Data drawn from a collection:
BEGIN
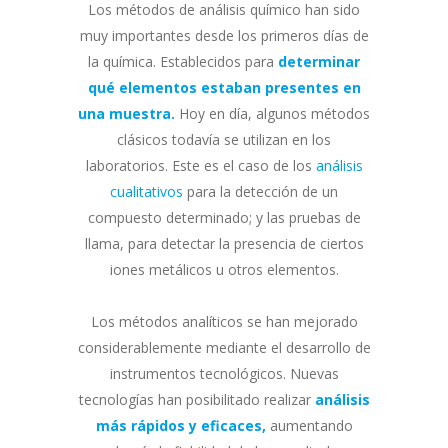
Los métodos de análisis químico han sido
muy importantes desde los primeros días de
la química. Establecidos para
determinar
qué elementos estaban presentes en
una muestra.
Hoy en día, algunos métodos
clásicos todavía se utilizan en los
laboratorios. Este es el caso de los
análisis
cualitativos
para la detección de un
compuesto determinado; y las pruebas de
llama, para detectar la presencia de ciertos
iones metálicos u otros elementos.
Los métodos analíticos se han mejorado
considerablemente mediante el desarrollo de
instrumentos tecnológicos. Nuevas
tecnologías han posibilitado realizar
análisis
más rápidos y eficaces,
aumentando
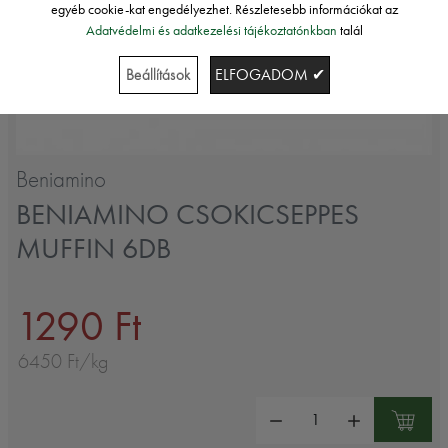
egyéb cookie-kat engedélyezhet. Részletesebb információkat az
Adatvédelmi és adatkezelési tájékoztatónkban
talál
Beállítások
ELFOGADOM ✔
Beniamino
BENIAMINO CSOKICSEPPES
MUFFIN 6DB
1290 Ft
6450 Ft/kg
Mennyiség:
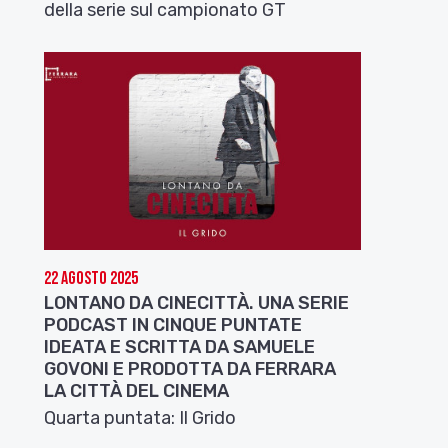
della serie sul campionato GT
22 Agosto 2025
LONTANO DA CINECITTÀ. UNA SERIE
PODCAST IN CINQUE PUNTATE
IDEATA E SCRITTA DA SAMUELE
GOVONI E PRODOTTA DA FERRARA
LA CITTÀ DEL CINEMA
Quarta puntata: Il Grido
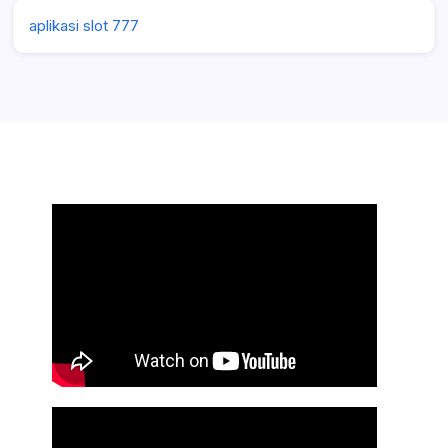
aplikasi slot 777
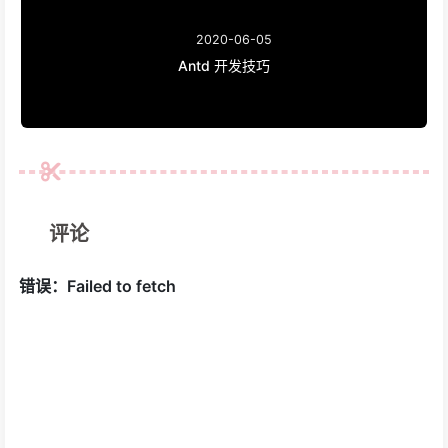
2020-06-05
Antd 开发技巧
评论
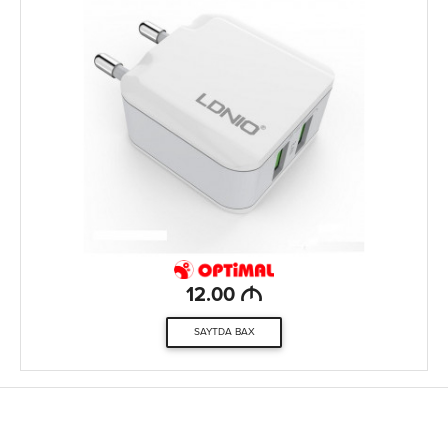
M
12.00
SAYTDA BAX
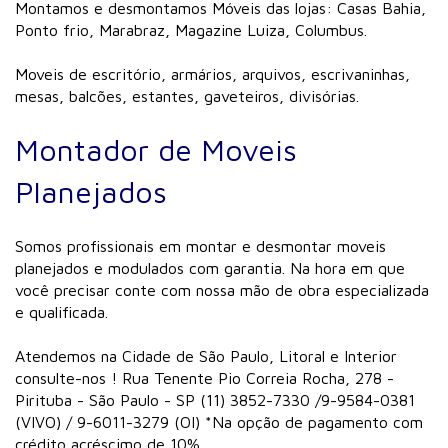
Montamos e desmontamos Móveis das lojas: Casas Bahia,
Ponto frio, Marabraz, Magazine Luiza, Columbus.
Moveis de escritório, armários, arquivos, escrivaninhas,
mesas, balcões, estantes, gaveteiros, divisórias.
Montador de Moveis
Planejados
Somos profissionais em montar e desmontar moveis
planejados e modulados com garantia. Na hora em que
você precisar conte com nossa mão de obra especializada
e qualificada.
Atendemos na Cidade de São Paulo, Litoral e Interior
consulte-nos ! Rua Tenente Pio Correia Rocha, 278 -
Pirituba - São Paulo - SP (11) 3852-7330 /9-9584-0381
(VIVO) / 9-6011-3279 (OI) *Na opção de pagamento com
crédito acréscimo de 10%.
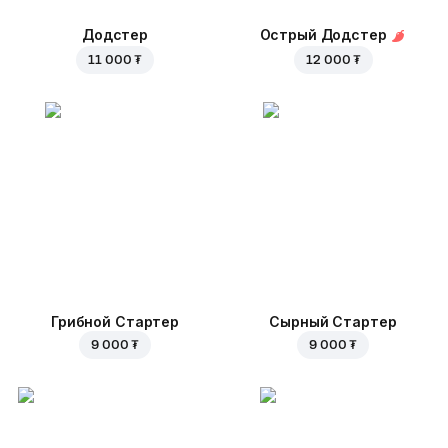
Додстер
Острый Додстер
11 000 ₮
12 000 ₮
Грибной Стартер
Сырный Стартер
9 000 ₮
9 000 ₮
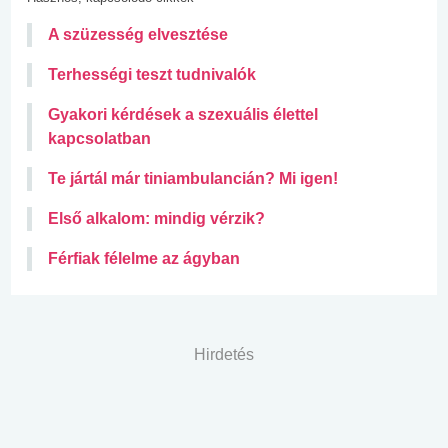
A szüzesség elvesztése
Terhességi teszt tudnivalók
Gyakori kérdések a szexuális élettel
kapcsolatban
Te jártál már tiniambulancián? Mi igen!
Első alkalom: mindig vérzik?
Férfiak félelme az ágyban
Hirdetés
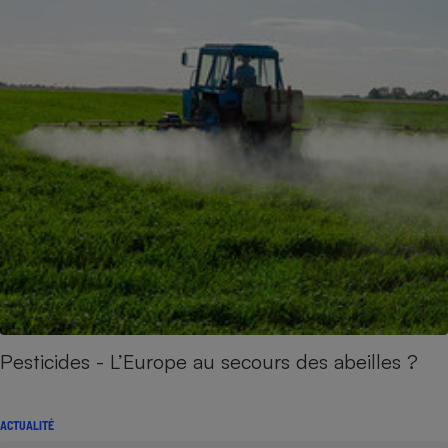
Pesticides - L’Europe au secours des abeilles ?
ACTUALITÉ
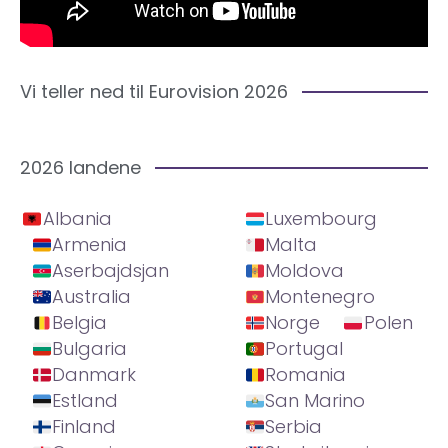
Vi teller ned til Eurovision 2026
2026 landene
Albania
Luxembourg
Armenia
Malta
Aserbajdsjan
Moldova
Australia
Montenegro
Belgia
Norge
Polen
Bulgaria
Portugal
Danmark
Romania
Estland
San Marino
Finland
Serbia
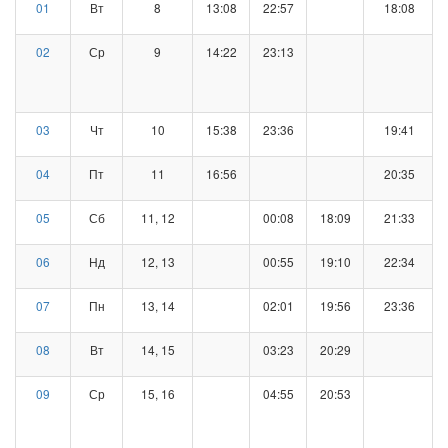
01
Вт
8
13:08
22:57
18:08
02
Ср
9
14:22
23:13
03
Чт
10
15:38
23:36
19:41
04
Пт
11
16:56
20:35
05
Сб
11, 12
00:08
18:09
21:33
06
Нд
12, 13
00:55
19:10
22:34
07
Пн
13, 14
02:01
19:56
23:36
08
Вт
14, 15
03:23
20:29
09
Ср
15, 16
04:55
20:53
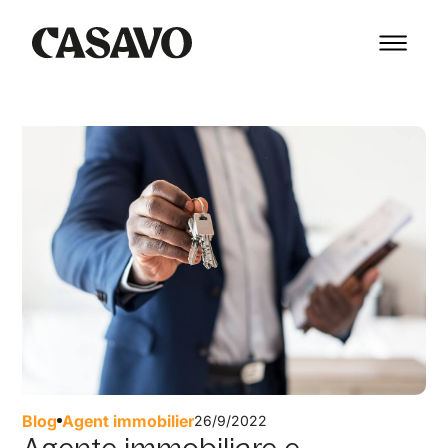
Blog
Agent immobilier
26/9/2022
END
Write out the rows above again, substituting "estudios" for every occurrence of "análisis" and changing nothing else. Leave the pictures out of your answer.

Los métodos de estudios químico han sido
muy importantes desde los primeros días de
la química. Establecidos para
determinar
qué elementos estaban presentes en
una muestra.
Hoy en día, algunos métodos
clásicos todavía se utilizan en los
laboratorios. Este es el caso de los
estudios
cualitativos
para la detección de un
compuesto determinado; y las pruebas de
llama, para detectar la presencia de ciertos
iones metálicos u otros elementos.
Los métodos analíticos se han mejorado
considerablemente mediante el desarrollo de
instrumentos tecnológicos. Nuevas
tecnologías han posibilitado realizar
estudios
más rápidos y eficaces,
aumentando
egyéb cookie-kat engedélyezhet. Részletesebb információkat az
Adatvédelmi és adatkezelési tájékoztatónkban
talál
Beállítások
ELFOGADOM ✔
Beniamino
BENIAMINO CSOKICSEPPES
MUFFIN 6DB
1290 Ft
6450 Ft/kg
Mennyiség:
della serie sul campionato GT
22 Agosto 2025
LONTANO DA CINECITTÀ. UNA SERIE
PODCAST IN CINQUE PUNTATE
IDEATA E SCRITTA DA SAMUELE
GOVONI E PRODOTTA DA FERRARA
LA CITTÀ DEL CINEMA
Quarta puntata: Il Grido
aplikasi slot 777
2020-06-05
Antd 开发技巧
评论
M
12.00
SAYTDA BAX
Montamos e desmontamos Móveis das lojas: Casas Bahia,
Ponto frio, Marabraz, Magazine Luiza, Columbus.
Moveis de escritório, armários, arquivos, escrivaninhas,
mesas, balcões, estantes, gaveteiros, divisórias.
Montador de Moveis
Planejados
Somos profissionais em montar e desmontar moveis
planejados e modulados com garantia. Na hora em que
você precisar conte com nossa mão de obra especializada
e qualificada.
Atendemos na Cidade de São Paulo, Litoral e Interior
consulte-nos ! Rua Tenente Pio Correia Rocha, 278 -
Pirituba - São Paulo - SP (11) 3852-7330 /9-9584-0381
(VIVO) / 9-6011-3279 (OI) *Na opção de pagamento com
crédito acréscimo de 10%.
Додстер
Острый Додстер
11 000 ₮
12 000 ₮
Грибной Стартер
Сырный Стартер
9 000 ₮
9 000 ₮
A szüzesség elvesztése
Terhességi teszt tudnivalók
Gyakori kérdések a szexuális élettel
kapcsolatban
Te jártál már tiniambulancián? Mi igen!
Első alkalom: mindig vérzik?
Férfiak félelme az ágyban
Hirdetés
Pesticides - L’Europe au secours des abeilles ?
ACTUALITÉ
Vi teller ned til Eurovision 2026
2026 landene
Albania
Luxembourg
Armenia
Malta
Aserbajdsjan
Moldova
Australia
Montenegro
Belgia
Norge
Polen
Bulgaria
Portugal
Danmark
Romania
Estland
San Marino
Finland
Serbia
01
Вт
8
13:08
22:57
18:08
02
Ср
9
14:22
23:13
03
Чт
10
15:38
23:36
19:41
04
Пт
11
16:56
20:35
05
Сб
11, 12
00:08
18:09
21:33
06
Нд
12, 13
00:55
19:10
22:34
07
Пн
13, 14
02:01
19:56
23:36
08
Вт
14, 15
03:23
20:29
09
Ср
15, 16
04:55
20:53
Blog
Agent immobilier
26/9/2022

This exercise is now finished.